Juiced 2: Hot Import Nights
Catch my drift.
Shame old same old
That said, the main bulk of Juiced 2 isn't exactly crammed with variety. Once you've played a few circuit races and a few drift excursions, it all starts to feel a tad samey, and if you've been playing all the Street Racing games over the past few years, it starts to feel quite tired quite quickly. Simply put, the incentive to trawl through the scores of ridiculously easy early events in the early leagues isn't there. If you don't win most events on your first or second attempt, then you should seriously question your gaming abilities. Problem is, after 30 or so of these you're probably so bored you'll want to put on a game with a bit more edge to it. After the eye-bulging hours on SEGA Rally and Colin McRae DiRT, Juiced 2 feels polite. Pedestrian, even.
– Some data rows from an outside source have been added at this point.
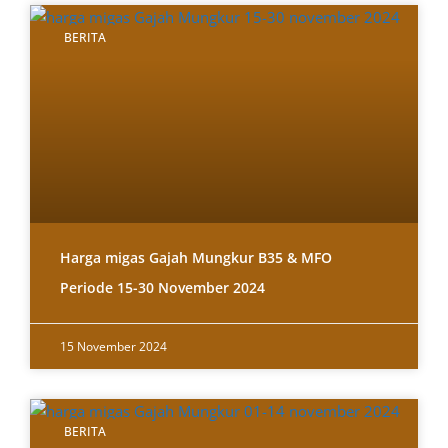
BERITA
Harga migas Gajah Mungkur B35 & MFO
Periode 15-30 November 2024
15 November 2024
BERITA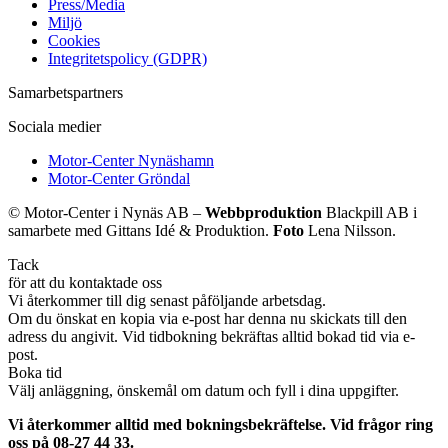
Press/Media
Miljö
Cookies
Integritetspolicy (GDPR)
Samarbetspartners
Sociala medier
Motor-Center Nynäshamn
Motor-Center Gröndal
© Motor-Center i Nynäs AB –
Webbproduktion
Blackpill AB i
samarbete med Gittans Idé & Produktion.
Foto
Lena Nilsson.
Tack
för att du kontaktade oss
Vi återkommer till dig senast påföljande arbetsdag.
Om du önskat en kopia via e-post har denna nu skickats till den
adress du angivit. Vid tidbokning bekräftas alltid bokad tid via e-
post.
Boka tid
Välj anläggning, önskemål om datum och fyll i dina uppgifter.
Vi återkommer alltid med bokningsbekräftelse. Vid frågor ring
oss på 08-27 44 33.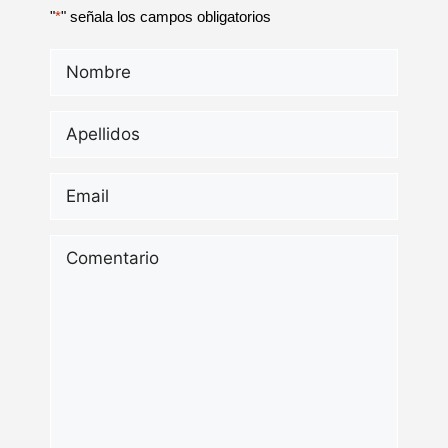
"
*
" señala los campos obligatorios
Nombre
*
Apellidos
*
Email
*
Comentario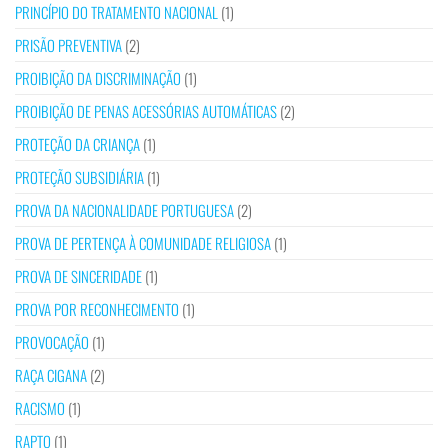
PRINCÍPIO DO TRATAMENTO NACIONAL
(1)
PRISÃO PREVENTIVA
(2)
PROIBIÇÃO DA DISCRIMINAÇÃO
(1)
PROIBIÇÃO DE PENAS ACESSÓRIAS AUTOMÁTICAS
(2)
PROTEÇÃO DA CRIANÇA
(1)
PROTEÇÃO SUBSIDIÁRIA
(1)
PROVA DA NACIONALIDADE PORTUGUESA
(2)
PROVA DE PERTENÇA À COMUNIDADE RELIGIOSA
(1)
PROVA DE SINCERIDADE
(1)
PROVA POR RECONHECIMENTO
(1)
PROVOCAÇÃO
(1)
RAÇA CIGANA
(2)
RACISMO
(1)
RAPTO
(1)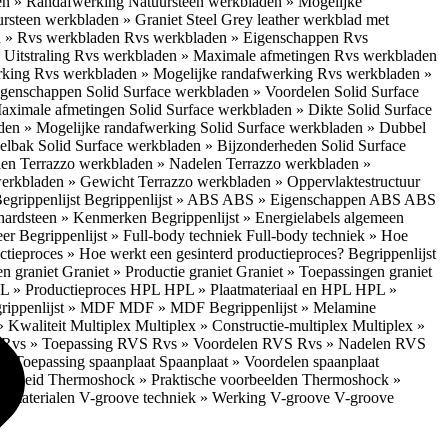
en » Randafwerking
Natuursteen werkbladen » Mogelijke
rsteen werkbladen » Graniet Steel Grey leather werkblad met
 » Rvs werkbladen
Rvs werkbladen » Eigenschappen
Rvs
Uitstraling
Rvs werkbladen » Maximale afmetingen
Rvs werkbladen
rking
Rvs werkbladen » Mogelijke randafwerking
Rvs werkbladen »
Eigenschappen
Solid Surface werkbladen » Voordelen
Solid Surface
Maximale afmetingen
Solid Surface werkbladen » Dikte
Solid Surface
aden » Mogelijke randafwerking
Solid Surface werkbladen » Dubbel
oelbak
Solid Surface werkbladen » Bijzonderheden
Solid Surface
len
Terrazzo werkbladen » Nadelen
Terrazzo werkbladen »
werkbladen » Gewicht
Terrazzo werkbladen » Oppervlaktestructuur
egrippenlijst
Begrippenlijst » ABS
ABS » Eigenschappen ABS
ABS
hardsteen » Kenmerken
Begrippenlijst » Energielabels algemeen
eer
Begrippenlijst » Full-body techniek
Full-body techniek » Hoe
ctieproces » Hoe werkt een gesinterd productieproces?
Begrippenlijst
en graniet
Graniet » Productie graniet
Graniet » Toepassingen graniet
L » Productieproces HPL
HPL » Plaatmateriaal en HPL
HPL »
rippenlijst » MDF
MDF » MDF
Begrippenlijst » Melamine
» Kwaliteit Multiplex
Multiplex » Constructie-multiplex
Multiplex »
S
Rvs » Toepassing RVS
Rvs » Voordelen RVS
Rvs » Nadelen RVS
 » Toepassing spaanplaat
Spaanplaat » Voordelen spaanplaat
ligheid
Thermoshock » Praktische voorbeelden
Thermoshock »
e materialen
V-groove techniek » Werking V-groove
V-groove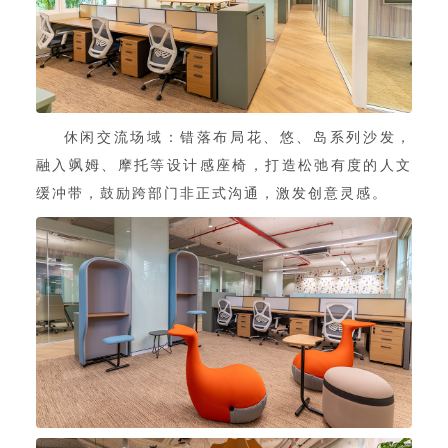
休闲交流场域：错落布局花、悠、岛系列沙发，
融入飒姆、摩托等设计感座椅，打造松弛有度的人文
缓冲带，鼓励跨部门非正式沟通，激发创意灵感。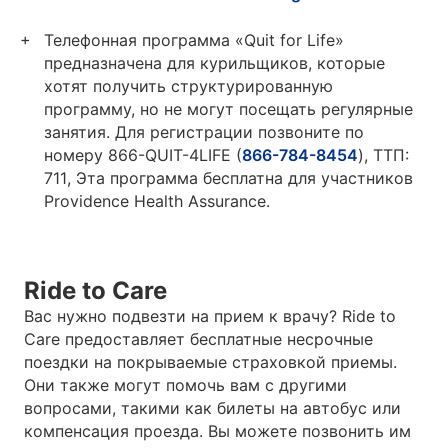
Телефонная программа «Quit for Life»
предназначена для курильщиков, которые
хотят получить структурированную
программу, но не могут посещать регулярные
занятия. Для регистрации позвоните по
номеру 866-QUIT-4LIFE (
866-784-8454
), TTП:
711, Эта программа бесплатна для участников
Providence Health Assurance.
Ride to Care
Вас нужно подвезти на прием к врачу? Ride to
Care предоставляет бесплатные несрочные
поездки на покрываемые страховкой приемы.
Они также могут помочь вам с другими
вопросами, такими как билеты на автобус или
компенсация проезда. Вы можете позвонить им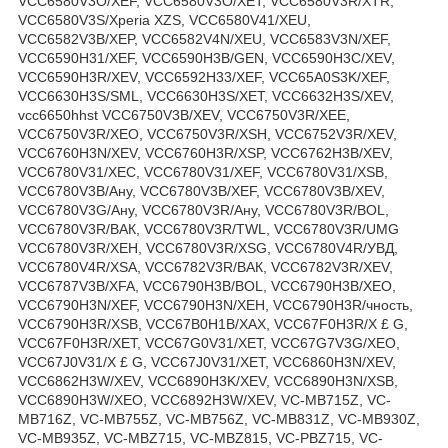
VCC6580V3O/XEF, VCC6580V3O/XET, VCC6580V3R/XTR,
VCC6580V3S/Xperia XZS, VCC6580V41/XEU,
VCC6582V3B/XEP, VCC6582V4N/XEU, VCC6583V3N/XEF,
VCC6590H31/XEF, VCC6590H3B/GEN, VCC6590H3C/XEV,
VCC6590H3R/XEV, VCC6592H33/XEF, VCC65A0S3K/XEF,
VCC6630H3S/SML, VCC6630H3S/XET, VCC6632H3S/XEV,
vcc6650hhst VCC6750V3B/XEV, VCC6750V3R/XEE,
VCC6750V3R/XEO, VCC6750V3R/XSH, VCC6752V3R/XEV,
VCC6760H3N/XEV, VCC6760H3R/XSP, VCC6762H3B/XEV,
VCC6780V31/XEC, VCC6780V31/XEF, VCC6780V31/XSB,
VCC6780V3B/Ану, VCC6780V3B/XEF, VCC6780V3B/XEV,
VCC6780V3G/Ану, VCC6780V3R/Ану, VCC6780V3R/BOL,
VCC6780V3R/ВАК, VCC6780V3R/TWL, VCC6780V3R/UMG
VCC6780V3R/XEH, VCC6780V3R/XSG, VCC6780V4R/УВД,
VCC6780V4R/XSA, VCC6782V3R/ВАК, VCC6782V3R/XEV,
VCC6787V3B/XFA, VCC6790H3B/BOL, VCC6790H3B/XEO,
VCC6790H3N/XEF, VCC6790H3N/XEH, VCC6790H3R/чность,
VCC6790H3R/XSB, VCC67B0H1B/XAX, VCC67F0H3R/Х £ G,
VCC67F0H3R/XET, VCC67G0V31/XET, VCC67G7V3G/XEO,
VCC67J0V31/Х £ G, VCC67J0V31/XET, VCC6860H3N/XEV,
VCC6862H3W/XEV, VCC6890H3K/XEV, VCC6890H3N/XSB,
VCC6890H3W/XEO, VCC6892H3W/XEV, VC-MB715Z, VC-
MB716Z, VC-MB755Z, VC-MB756Z, VC-MB831Z, VC-MB930Z,
VC-MB935Z, VC-MBZ715, VC-MBZ815, VC-PBZ715, VC-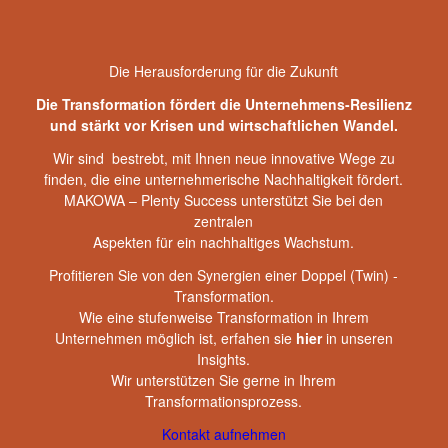
Die Herausforderung für die Zukunft
Die Transformation fördert die Unternehmens-Resilienz
und stärkt vor Krisen und wirtschaftlichen Wandel.
Wir sind bestrebt, mit Ihnen neue innovative Wege zu
finden, die eine unternehmerische Nachhaltigkeit fördert.
MAKOWA
– Plenty Success
unterstützt Sie bei den
zentralen
Aspekten für ein nachhaltiges Wachstum.
Profitieren Sie von den Synergien einer Doppel (Twin) -
Transformation.
Wie eine stufenweise Transformation in Ihrem
Unternehmen möglich ist, erfahen sie
hier
in unseren
Insights.
Wir unterstützen Sie gerne in Ihrem
Transformationsprozess.
Kontakt aufnehmen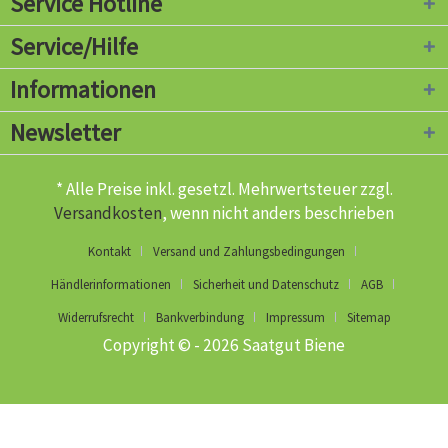
Service Hotline
Service/Hilfe
Informationen
Newsletter
* Alle Preise inkl. gesetzl. Mehrwertsteuer zzgl.
Versandkosten
, wenn nicht anders beschrieben
Kontakt
Versand und Zahlungsbedingungen
Händlerinformationen
Sicherheit und Datenschutz
AGB
Widerrufsrecht
Bankverbindung
Impressum
Sitemap
Copyright © - 2026 Saatgut Biene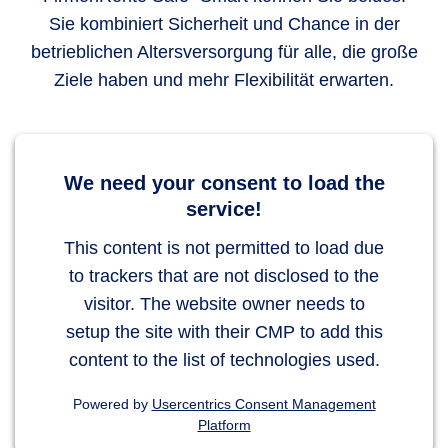
Sie kombiniert Sicherheit und Chance in der
betrieblichen Altersversorgung für alle, die große
Ziele haben und mehr Flexibilität erwarten.
We need your consent to load the
service!
This content is not permitted to load due
to trackers that are not disclosed to the
visitor. The website owner needs to
setup the site with their CMP to add this
content to the list of technologies used.
Powered by
Usercentrics Consent Management
Platform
Indeed, even on a technical level, Juiced 2 doesn't really cut it against its determined next-gen rivals. It's perfectly serviceable, but there's nothing on show that hasn't been done equally well before. The whole talk of 'concert atmosphere' is all rather meaningless in reality. Like every other night-time street racer ever, it's a blizzard of neon lights, oily-looking roads and loud noises. The crowds are, as usual, comprised of badly animated, low-poly goons, and you'll take very little notice of the peripheral detail the minute you're actually racing. In that regard, the cars and tracks are typically over-shiny and nicely detailed, but there's very little attention to the damage-modelling and no real attempt to vary the track conditions or dabble with the effects of weather. In truth, Juiced 2 has the look and feel of a high-def last-gen game - as in it looks 'nice', but that's damning it with faint praise. To stand out these days you have to do something different and take things further. Harsh as that fact it, it's the truth, and one of several reasons Juiced 2 feels like it's been left behind.
There is, of course, a solid online implementation that has the potential to give it a point of difference over its rivals - but the key word here is 'potential'. The ability to play the entire main career mode online with up to seven mates is a fabulous idea in theory, because it removes the rather sterile AI out of the equation and replaces them with real people you can develop a genuine online rivalry with. Among a group of mates, the most ordinary race could become an excellent battle of wills, but that's if you can round up enough people. In my experience (no doubt hampered by the release of Halo 3, SEGA Rally and FIFA - nice timing, THQ) there were less than a handful of players in the world in the lobbies, making it basically impossible to even start a race, never mind develop a career.
That may change as more people buy it, of course, but given that our attempts took place during the weekend of its release (typically a good time to play online, you'd think), that doesn't bode well for the future. Still, if you fancy forming a Juiced 2 club and arrange regular race meets, there is actually scope to make Juiced 2 a more interesting proposition than merely facing off against fairly dull AI.
So that's Juiced 2 - another polished, oily, neon-drenched street-racing game with bags of 'tude, some neat ideas, and a decent riff on the classic Ridge Racer drift handling. But with so many genuinely inspired driving games out there at the moment, the fact that Juiced 2 ended up merely solid is not enough when it needed a spark of inspiration to draw attention away from everything else out there. In summary, a good but never great game, and one you'd be well advised to play the demo of before you think about splashing the cash.